Mitarbeiter demotivieren

Sieben Todsünden im Projektmanagement

Die 7 Todsünden

Man muss sich nur vergegenwärtigen, was das im Einzelnen heißt, und schon ist dem Team garantiert die Motivation geraubt. Chapman formuliert es so:

Hochmut: "Es liegt ganz klar an meiner überlegenen Produktivität, dass das Projekt rechtzeitig innerhalb der Budgetgrenze abgeschlossen werden konnte. Eure Faulheit hat uns immer wieder zurückgeworfen."
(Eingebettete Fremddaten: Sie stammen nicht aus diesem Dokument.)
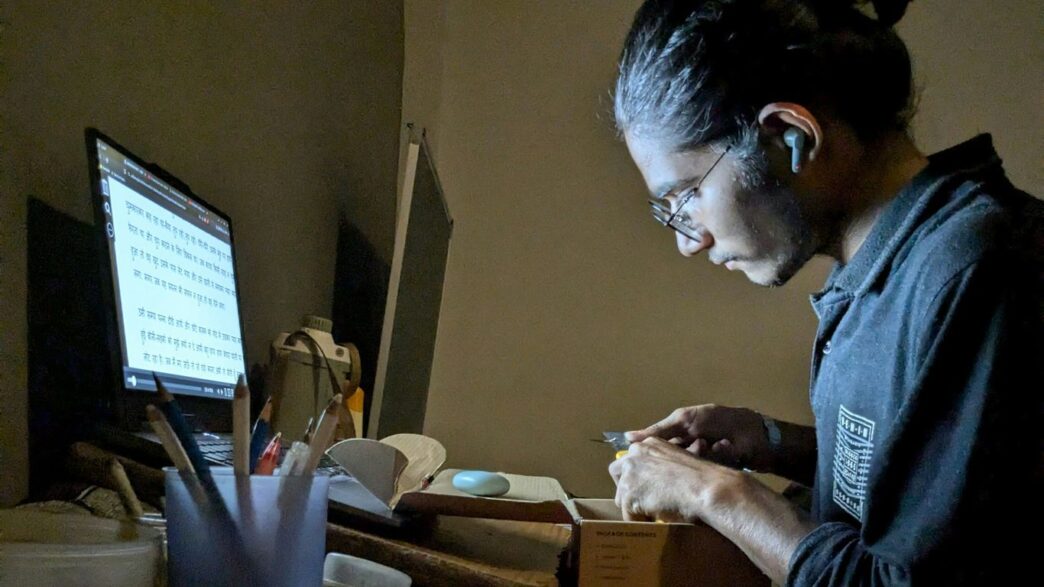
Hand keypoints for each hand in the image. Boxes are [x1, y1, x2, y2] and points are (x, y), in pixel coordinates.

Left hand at [608, 437, 741, 521]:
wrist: (707, 487)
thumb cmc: (703, 478)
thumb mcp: (680, 462)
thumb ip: (664, 466)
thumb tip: (658, 482)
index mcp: (650, 443)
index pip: (631, 459)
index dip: (636, 477)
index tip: (645, 488)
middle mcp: (636, 452)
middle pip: (616, 472)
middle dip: (626, 488)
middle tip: (640, 502)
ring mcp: (630, 471)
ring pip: (621, 495)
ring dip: (633, 507)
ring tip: (651, 515)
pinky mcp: (629, 491)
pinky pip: (627, 513)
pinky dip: (638, 521)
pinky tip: (653, 522)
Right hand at [626, 405, 772, 471]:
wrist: (757, 434)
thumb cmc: (720, 421)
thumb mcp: (685, 420)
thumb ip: (658, 429)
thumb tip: (627, 437)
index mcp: (676, 438)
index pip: (655, 451)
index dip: (653, 458)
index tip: (648, 464)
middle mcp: (686, 452)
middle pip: (672, 462)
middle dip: (687, 454)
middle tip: (702, 443)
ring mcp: (701, 464)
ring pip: (689, 469)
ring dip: (704, 455)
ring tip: (718, 444)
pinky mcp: (714, 474)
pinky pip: (706, 473)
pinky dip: (718, 458)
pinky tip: (728, 448)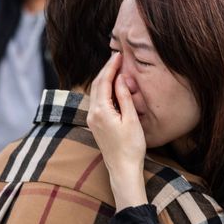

Habgier: "Ich werde mit den Vertragspartnern über jeden verdammten Cent verhandeln. Einen Tagessatz kann man zum Stunden- und sogar Minutensatz herunterbrechen. Sie werden eine Stechuhr bekommen - auch für die Mittagszeit. Und warum sollte man Busfahrkarten bezahlen, wenn auch gelaufen werden kann? Der Projektgewinn ist mein Gewinn."

Wollust: "Ich bin allmächtig und überlegen. Mein Machtstreben ist grenzenlos. Niemand darf etwas entscheiden oder diskutieren, ohne mich vorher darum zu bitten. Ich weiß alles, was zu wissen ist, und treffe deshalb die wesentlichen Entscheidungen."

Zorn: "Über neumodische Motivationstechniken kann ich nur lachen. Die Mitarbeiter sind stinkfaul und träge. Man muss sie anschreien und ihnen zeigen, wer der Boss ist. Mein Motto: Laut und ohne Unterlass schreien, dann wird das alles."

Maßlosigkeit: "Das Team soll selbst schauen, wo es bleibt. Ich lasse mir vom Projektbudget Essen an meinen Schreibtisch bringen - und versuche, jeden Tag eine größere Portion zu verschlingen."

Missgunst: "Ich will mein eigenes Büro haben, und zwar ein großes. Wer will es mir verübeln? Ich brauche den meisten Platz, einen großen Sessel, einen flauschigen Teppich und eine Sekretärin nur für mich."

Faulheit: "Ihr, liebes Team, müsst schon 15 Arbeitsstunden täglich abspulen - und zwar hier im Büro. Aus familiären, persönlichen und gesundheitlichen Gründen kann ich leider nur zwischen 10 und 16 Uhr vor Ort sein - den Rest erledige ich von zu Hause aus."